Hi, I worked on this exercise and couldn’t lower my set word count sufficiently to 6116 unique word count that is required for future exercises from my current 6205 unique words. I used re.sub to process the data before splitting into words using re.split. I also separated hyphenated words into two words hoping that would help but still couldn’t lower my word count sufficiently. I am looking forward to suggestions on how to fix this problem. Thanks, Josh
You might have missed the detailed hints:
Detailed hints if you’re stuck
- Use 'with' syntax to read a file - Decide whether to use 'read()' or 'readline().

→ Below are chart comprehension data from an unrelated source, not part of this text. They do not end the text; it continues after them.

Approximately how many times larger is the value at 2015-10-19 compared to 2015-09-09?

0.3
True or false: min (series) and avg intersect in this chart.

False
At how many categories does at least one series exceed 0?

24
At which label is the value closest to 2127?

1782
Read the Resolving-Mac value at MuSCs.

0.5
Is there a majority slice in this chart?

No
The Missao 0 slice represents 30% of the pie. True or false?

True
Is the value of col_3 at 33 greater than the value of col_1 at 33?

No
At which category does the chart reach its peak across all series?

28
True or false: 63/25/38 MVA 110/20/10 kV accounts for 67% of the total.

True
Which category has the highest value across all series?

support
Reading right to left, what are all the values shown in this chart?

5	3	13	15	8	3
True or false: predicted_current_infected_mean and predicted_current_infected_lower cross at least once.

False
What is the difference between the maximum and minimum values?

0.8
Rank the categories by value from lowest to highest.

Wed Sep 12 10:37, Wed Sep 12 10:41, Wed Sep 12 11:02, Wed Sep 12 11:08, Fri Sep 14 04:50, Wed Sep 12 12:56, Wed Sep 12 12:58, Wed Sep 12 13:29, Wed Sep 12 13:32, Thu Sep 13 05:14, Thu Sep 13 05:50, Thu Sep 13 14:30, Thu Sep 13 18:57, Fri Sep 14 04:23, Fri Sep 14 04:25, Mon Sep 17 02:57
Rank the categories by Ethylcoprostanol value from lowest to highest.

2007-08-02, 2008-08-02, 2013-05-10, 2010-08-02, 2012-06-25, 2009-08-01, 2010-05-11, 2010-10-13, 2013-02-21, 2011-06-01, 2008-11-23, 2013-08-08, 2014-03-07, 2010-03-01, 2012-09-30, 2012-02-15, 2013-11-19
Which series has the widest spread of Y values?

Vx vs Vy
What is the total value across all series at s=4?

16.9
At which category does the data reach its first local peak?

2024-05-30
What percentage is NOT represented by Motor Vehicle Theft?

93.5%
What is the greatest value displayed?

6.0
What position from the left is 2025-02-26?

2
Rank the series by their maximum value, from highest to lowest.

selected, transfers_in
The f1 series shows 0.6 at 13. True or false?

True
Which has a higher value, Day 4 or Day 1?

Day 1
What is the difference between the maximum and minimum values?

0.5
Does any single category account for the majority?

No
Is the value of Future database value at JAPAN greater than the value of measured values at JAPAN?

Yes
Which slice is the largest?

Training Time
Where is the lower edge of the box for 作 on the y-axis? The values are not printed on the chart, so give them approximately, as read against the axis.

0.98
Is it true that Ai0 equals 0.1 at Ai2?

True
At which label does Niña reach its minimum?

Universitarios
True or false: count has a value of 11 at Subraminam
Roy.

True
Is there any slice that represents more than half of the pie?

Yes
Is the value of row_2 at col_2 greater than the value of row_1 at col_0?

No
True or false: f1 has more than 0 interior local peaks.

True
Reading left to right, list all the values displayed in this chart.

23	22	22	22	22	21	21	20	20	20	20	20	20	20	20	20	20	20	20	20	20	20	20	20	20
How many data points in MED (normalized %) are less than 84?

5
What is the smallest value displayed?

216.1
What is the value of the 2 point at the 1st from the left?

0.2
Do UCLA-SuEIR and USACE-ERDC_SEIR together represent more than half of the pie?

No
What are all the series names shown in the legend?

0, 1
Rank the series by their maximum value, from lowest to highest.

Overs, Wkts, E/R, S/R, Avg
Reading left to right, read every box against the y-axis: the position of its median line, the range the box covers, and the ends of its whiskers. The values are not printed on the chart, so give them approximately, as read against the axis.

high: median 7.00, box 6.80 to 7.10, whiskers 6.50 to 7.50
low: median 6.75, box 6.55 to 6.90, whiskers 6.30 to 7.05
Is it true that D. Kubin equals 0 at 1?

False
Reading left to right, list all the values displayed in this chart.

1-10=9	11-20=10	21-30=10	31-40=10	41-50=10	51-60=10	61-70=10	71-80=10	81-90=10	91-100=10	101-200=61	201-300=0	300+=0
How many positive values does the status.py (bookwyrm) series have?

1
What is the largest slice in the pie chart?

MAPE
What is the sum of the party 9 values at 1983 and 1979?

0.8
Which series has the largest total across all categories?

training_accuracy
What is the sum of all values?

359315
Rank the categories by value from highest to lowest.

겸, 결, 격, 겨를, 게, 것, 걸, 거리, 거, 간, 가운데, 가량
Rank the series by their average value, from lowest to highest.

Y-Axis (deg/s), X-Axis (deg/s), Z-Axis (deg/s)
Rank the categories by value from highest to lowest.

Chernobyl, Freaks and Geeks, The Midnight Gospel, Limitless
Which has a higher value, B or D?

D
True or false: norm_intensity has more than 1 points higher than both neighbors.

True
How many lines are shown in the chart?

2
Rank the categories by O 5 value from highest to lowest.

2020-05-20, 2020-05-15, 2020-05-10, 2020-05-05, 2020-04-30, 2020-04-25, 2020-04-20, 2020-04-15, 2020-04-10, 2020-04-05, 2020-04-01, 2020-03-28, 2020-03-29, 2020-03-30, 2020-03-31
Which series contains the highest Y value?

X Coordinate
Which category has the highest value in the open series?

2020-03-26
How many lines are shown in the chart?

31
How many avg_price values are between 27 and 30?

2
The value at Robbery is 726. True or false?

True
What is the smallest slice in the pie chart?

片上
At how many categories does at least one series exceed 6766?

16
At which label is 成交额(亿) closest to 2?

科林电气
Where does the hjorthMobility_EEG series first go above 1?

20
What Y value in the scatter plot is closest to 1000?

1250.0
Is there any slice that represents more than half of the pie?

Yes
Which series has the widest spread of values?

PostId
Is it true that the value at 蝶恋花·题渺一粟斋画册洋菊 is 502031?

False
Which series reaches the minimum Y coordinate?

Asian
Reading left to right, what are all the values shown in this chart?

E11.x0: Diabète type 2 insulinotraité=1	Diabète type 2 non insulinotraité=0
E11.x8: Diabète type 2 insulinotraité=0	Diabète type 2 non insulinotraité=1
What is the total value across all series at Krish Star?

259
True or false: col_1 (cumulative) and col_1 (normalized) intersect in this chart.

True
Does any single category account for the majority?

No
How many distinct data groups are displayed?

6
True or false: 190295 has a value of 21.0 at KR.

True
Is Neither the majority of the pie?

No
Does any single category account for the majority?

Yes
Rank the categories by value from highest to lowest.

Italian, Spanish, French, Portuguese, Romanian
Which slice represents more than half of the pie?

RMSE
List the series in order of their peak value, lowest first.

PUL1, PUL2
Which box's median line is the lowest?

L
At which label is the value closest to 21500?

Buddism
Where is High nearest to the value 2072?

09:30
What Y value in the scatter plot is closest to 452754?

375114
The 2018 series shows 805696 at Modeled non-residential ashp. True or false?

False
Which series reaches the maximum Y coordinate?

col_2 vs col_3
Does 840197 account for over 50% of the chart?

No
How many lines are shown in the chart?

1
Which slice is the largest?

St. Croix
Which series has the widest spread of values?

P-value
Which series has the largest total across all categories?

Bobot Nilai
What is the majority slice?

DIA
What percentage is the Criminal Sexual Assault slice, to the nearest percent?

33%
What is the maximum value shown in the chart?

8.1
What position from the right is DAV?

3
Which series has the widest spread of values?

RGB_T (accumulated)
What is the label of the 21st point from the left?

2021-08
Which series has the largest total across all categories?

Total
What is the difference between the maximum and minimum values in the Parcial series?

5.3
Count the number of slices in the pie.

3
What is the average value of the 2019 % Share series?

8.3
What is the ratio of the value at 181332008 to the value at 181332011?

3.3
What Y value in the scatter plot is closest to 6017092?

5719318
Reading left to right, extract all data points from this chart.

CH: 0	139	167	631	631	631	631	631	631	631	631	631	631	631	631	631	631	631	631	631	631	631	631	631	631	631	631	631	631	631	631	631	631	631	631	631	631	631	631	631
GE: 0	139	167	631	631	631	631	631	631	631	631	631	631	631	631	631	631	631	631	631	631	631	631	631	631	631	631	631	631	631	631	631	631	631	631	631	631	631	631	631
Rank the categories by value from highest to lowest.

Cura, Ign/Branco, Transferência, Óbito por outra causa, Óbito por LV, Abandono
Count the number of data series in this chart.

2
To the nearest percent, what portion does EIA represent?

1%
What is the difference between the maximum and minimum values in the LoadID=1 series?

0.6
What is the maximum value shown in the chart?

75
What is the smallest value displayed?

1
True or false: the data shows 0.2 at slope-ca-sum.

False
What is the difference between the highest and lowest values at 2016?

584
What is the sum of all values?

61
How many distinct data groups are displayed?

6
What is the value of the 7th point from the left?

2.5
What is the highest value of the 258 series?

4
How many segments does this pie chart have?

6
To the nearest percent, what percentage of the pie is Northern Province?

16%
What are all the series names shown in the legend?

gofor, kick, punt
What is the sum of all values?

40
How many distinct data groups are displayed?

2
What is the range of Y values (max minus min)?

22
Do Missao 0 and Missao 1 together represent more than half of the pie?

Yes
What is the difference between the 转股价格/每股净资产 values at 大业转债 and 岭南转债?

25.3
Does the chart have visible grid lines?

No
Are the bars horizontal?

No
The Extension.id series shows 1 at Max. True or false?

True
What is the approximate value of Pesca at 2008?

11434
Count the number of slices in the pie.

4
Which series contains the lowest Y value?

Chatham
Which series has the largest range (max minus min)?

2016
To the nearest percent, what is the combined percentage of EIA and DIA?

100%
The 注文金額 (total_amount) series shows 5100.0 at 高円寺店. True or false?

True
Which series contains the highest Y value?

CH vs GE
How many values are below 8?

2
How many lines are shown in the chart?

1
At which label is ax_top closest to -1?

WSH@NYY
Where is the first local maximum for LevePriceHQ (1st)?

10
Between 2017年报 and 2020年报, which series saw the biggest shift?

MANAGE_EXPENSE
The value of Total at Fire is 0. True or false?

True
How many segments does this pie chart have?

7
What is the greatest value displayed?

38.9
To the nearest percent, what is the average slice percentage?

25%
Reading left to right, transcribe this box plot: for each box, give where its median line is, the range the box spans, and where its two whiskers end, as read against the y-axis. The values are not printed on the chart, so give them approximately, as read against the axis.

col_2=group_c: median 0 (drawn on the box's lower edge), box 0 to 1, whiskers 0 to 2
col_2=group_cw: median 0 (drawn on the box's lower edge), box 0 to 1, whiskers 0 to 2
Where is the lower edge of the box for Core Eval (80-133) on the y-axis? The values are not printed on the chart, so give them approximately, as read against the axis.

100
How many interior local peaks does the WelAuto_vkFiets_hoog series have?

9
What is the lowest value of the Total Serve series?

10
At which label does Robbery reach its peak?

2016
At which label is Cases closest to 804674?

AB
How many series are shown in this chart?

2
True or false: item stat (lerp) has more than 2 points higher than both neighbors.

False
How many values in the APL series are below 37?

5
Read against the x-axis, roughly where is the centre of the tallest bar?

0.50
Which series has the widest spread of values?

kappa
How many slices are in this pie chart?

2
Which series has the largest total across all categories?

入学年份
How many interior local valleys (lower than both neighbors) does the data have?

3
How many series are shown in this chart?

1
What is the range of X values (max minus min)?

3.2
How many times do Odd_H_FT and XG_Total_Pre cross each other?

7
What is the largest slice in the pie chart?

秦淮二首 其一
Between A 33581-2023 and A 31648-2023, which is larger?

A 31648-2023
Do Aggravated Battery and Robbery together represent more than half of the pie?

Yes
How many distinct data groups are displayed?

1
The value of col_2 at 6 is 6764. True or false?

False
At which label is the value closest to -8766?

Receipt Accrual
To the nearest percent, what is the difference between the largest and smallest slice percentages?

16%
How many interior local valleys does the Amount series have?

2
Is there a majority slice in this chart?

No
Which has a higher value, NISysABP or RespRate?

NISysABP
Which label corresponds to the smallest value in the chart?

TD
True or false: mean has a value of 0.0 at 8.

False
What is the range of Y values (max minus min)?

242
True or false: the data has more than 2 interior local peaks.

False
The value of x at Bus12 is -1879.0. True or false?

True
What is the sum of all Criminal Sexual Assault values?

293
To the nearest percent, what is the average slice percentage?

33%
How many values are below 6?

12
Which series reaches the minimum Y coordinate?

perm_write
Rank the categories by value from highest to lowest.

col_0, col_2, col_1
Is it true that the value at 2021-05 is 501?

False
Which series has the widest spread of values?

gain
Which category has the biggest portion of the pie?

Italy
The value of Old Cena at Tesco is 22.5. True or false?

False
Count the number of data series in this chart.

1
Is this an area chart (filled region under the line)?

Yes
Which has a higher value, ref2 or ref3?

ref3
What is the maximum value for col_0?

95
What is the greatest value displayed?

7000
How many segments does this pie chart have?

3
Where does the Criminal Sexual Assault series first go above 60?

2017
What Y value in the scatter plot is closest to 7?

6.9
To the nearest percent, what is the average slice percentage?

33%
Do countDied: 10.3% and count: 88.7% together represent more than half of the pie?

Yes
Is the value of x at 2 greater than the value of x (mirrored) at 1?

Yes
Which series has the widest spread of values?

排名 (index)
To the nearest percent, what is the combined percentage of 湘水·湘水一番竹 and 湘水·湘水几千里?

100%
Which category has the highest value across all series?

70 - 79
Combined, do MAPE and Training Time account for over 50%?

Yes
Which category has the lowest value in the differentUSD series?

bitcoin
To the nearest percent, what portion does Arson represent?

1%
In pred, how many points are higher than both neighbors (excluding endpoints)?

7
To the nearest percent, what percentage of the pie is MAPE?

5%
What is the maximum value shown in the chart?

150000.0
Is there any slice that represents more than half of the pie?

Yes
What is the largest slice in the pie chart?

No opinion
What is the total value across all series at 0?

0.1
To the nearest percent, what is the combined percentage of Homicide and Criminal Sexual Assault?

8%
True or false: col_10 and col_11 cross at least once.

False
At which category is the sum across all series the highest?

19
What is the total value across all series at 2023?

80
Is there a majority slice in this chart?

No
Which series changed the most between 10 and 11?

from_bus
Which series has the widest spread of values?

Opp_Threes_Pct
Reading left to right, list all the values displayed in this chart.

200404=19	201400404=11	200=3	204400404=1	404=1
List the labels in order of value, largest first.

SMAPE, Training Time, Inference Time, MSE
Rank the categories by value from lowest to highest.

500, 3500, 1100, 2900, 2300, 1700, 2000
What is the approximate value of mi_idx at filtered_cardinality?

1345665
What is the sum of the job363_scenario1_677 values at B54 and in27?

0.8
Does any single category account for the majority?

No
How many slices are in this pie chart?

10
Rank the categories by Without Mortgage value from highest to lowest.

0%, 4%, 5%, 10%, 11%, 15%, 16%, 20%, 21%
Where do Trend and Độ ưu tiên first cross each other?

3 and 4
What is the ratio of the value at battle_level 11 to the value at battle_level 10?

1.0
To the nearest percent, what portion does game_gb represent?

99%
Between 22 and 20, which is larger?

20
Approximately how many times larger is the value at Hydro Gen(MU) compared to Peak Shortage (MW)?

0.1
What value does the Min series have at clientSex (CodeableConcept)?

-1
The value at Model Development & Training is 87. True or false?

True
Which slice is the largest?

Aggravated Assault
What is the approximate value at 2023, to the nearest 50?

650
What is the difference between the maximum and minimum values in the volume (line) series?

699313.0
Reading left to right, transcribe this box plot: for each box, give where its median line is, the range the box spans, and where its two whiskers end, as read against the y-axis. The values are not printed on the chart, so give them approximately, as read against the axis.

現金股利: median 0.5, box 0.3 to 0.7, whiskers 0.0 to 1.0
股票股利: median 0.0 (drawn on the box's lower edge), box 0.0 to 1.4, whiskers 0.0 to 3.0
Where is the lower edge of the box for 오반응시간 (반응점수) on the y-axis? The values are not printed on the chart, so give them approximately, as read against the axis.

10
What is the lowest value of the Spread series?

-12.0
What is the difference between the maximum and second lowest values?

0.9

What's the difference? - You can use str.lower() to convert to lowercase. - Use re.findall(pattern, string) - Look for the "Raw String Notation" section in the Python 're' documentation to understand the difference between r'\W', r'\W' and '\W'. - For the pattern, decide between using '\s', '\w', '\s+' or '\w+'. What do you think are the differences?
Cheers
Hi,
I get the same word count as Josh, 6205, using these steps:
- Convert the document text to lower case.
- Replace ‘-\n’ with ‘’ (to join words that continue to the next line).
- Replace ‘-’ with ’ ’ (to represent hypenated words as two words).
- Split the document into a list of words with the default whitespace separator.
- Remove non-alpha characters from each word, and remove empty words from the list.
I tried splitting contracted words (e.g., “arm’d” into “arm” and “d”), but that reduced the word count to 5961 (below the expected 6116).
Can we get more direction on how to process edge cases (e.g., how do we handle non-alpha characters in “words” after splitting the document text)?
Thanks
John
Hi @John_Rule
You are overthinking - after lowering the text, the only thing you need is
re.findall(..)
with correct arguments and that’s it.
Cheers
I’d ask’d to be inform’d: why are numbers words, and words with punctuation not words? ne’er I’d o guessed that they are looking for \w and not [a-z]+ or [a-z']
The answer is always on a case by case basis. If your task or application benefits from treating “words” with punctuation, then you should go with that option.
As for Assignment there are instructions for you to choose from:
- For the pattern, decide between using ‘\s’, ‘\w’, ‘\s+’ or ‘\w+’. What do you think are the differences?
In other words, the course creators decided to go with this option and provided you a hint.
But, when you have your own application, you should decide for yourself what is “word” and what is not. Ultimately what matters is - are you achieving your goals or not, regardless what is or is not considered a “word”.
In any case, most of the modern tokenizers use sub-word tokens to represent text and this discussion would be irrelevant for most recent models.